For one week, chaos reigned over a 20-mile radius in Los Angeles. Hollywood gossip blogs declared it “an online beauty pageant for the industry’s desk slaves.” CAA went so far as to block our IP address, but it was too late; we were unstoppable. I scrambled to keep up with the site’s exponential growth.

For one thing, Leo was swamped with e-mail from assistants all over the city. Some I knew (I responded to their e-mails and pretended I didn’t see them on a weekly basis); some were excited (one assistant said her boss was proud of her).

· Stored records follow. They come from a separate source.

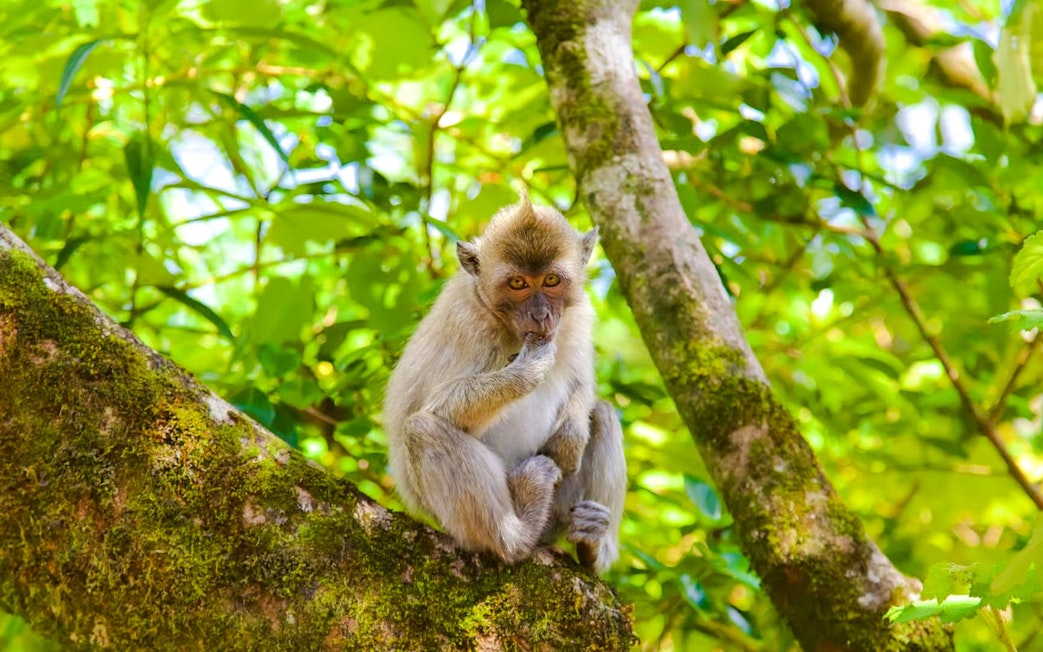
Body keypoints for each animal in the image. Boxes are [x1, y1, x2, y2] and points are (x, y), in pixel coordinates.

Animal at [383, 193, 626, 573]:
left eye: (551, 280)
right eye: (518, 284)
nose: (541, 315)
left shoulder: (579, 315)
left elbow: (583, 384)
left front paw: (570, 438)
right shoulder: (468, 323)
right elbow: (436, 408)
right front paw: (527, 370)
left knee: (602, 414)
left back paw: (592, 545)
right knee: (422, 430)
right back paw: (516, 533)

But most were unhappy (“Remove me immediately” or “I am not a 3.3!”)

Although many assistants seemed to get the joke, almost every assistant working for a high-profile boss demanded to be removed. I guess it’s bad enough they have to fold 200 origami frogs for their boss’ Passover seder; they don’t need extra humiliation. One of Scott Rudin’s assistants “” a man “” was submitted every few hours, always with different embarrassing pictures and different malicious comments. Rudin’s office promised legal action if I didn’t remove him.

To quell the fury, I signed every apologetic e-mail from Leo with a suave invitation to drinks. Female assistants were usually happy to meet. Girls liked Leo Roquentin more than they liked me. I briefly toyed with the idea of following through with drinks, incognito with a French accent and optional monocle. But I shelved the idea when I couldn’t even grow a convincing mustache. In fact, I looked like I hadn’t slept for days. Leo was an Internet celebrity, and I was a mess.

Managing our sudden rise to Internet celebrity became more time-consuming than the site itself. Thanks to Hollywood gossip blogs like Defamer, our server troubles were public knowledge; our rankings became a matter to debate over drinks at Mosiac. People wanted to see what was next for the Leo and the site. As far as I was concerned, there was no way to top ourselves, no way to keep the joke going.

So a couple of weeks later, I faked a lawsuit against the website. I leaked a bogus cease-and-desist letter to the Internet, a “demand for immediate retraction of false and libelous statements.” It stated that we claimed “to accurately assign numerical values to the beauty of Hollywood assistants. In fact, any reasonable bystander would assign [our client] a value much higher than your website did.”

At this point, even National Public Radio got in on the action. They wanted an interview with the wizards behind the site; the producer told us we “contributed to and changed an ultra-current phase of sociology.” I declined the interview (much to Leo’s dismay) to protect my anonymity and what was left of my day job.

*

Assistants are a captive audience, and the Internet is their television, but it didn’t take long before they changed the channel. The website’s explosive growth fizzled after a month. Traffic leveled off to a few visitors per day, and we slowly disappeared from the public’s consciousness. Other stories spread through the tracking boards. Though the website is still up, our story was soon forgotten.

Leo once called the website a pinnacle of 21st century entertainment, a piece of culture-jamming post-postmodern art. I may not entirely agree with him, but I’d certainly call it a valuable lesson in publicity. I watched firsthand as Leo hijacked the Hollywood subculture and used its obsessive information-sharing network for personal gain. The machinery of fame was waiting; I just had to turn it on.

And you can do it too. We live in a world where anyone with an Internet connection can exploit the culture of celebrity. And isn’t that knowledge more valuable than the vast fortunes I could have made from Google ads? Yes, and no. (Mostly no.)

At least it was better than rolling calls.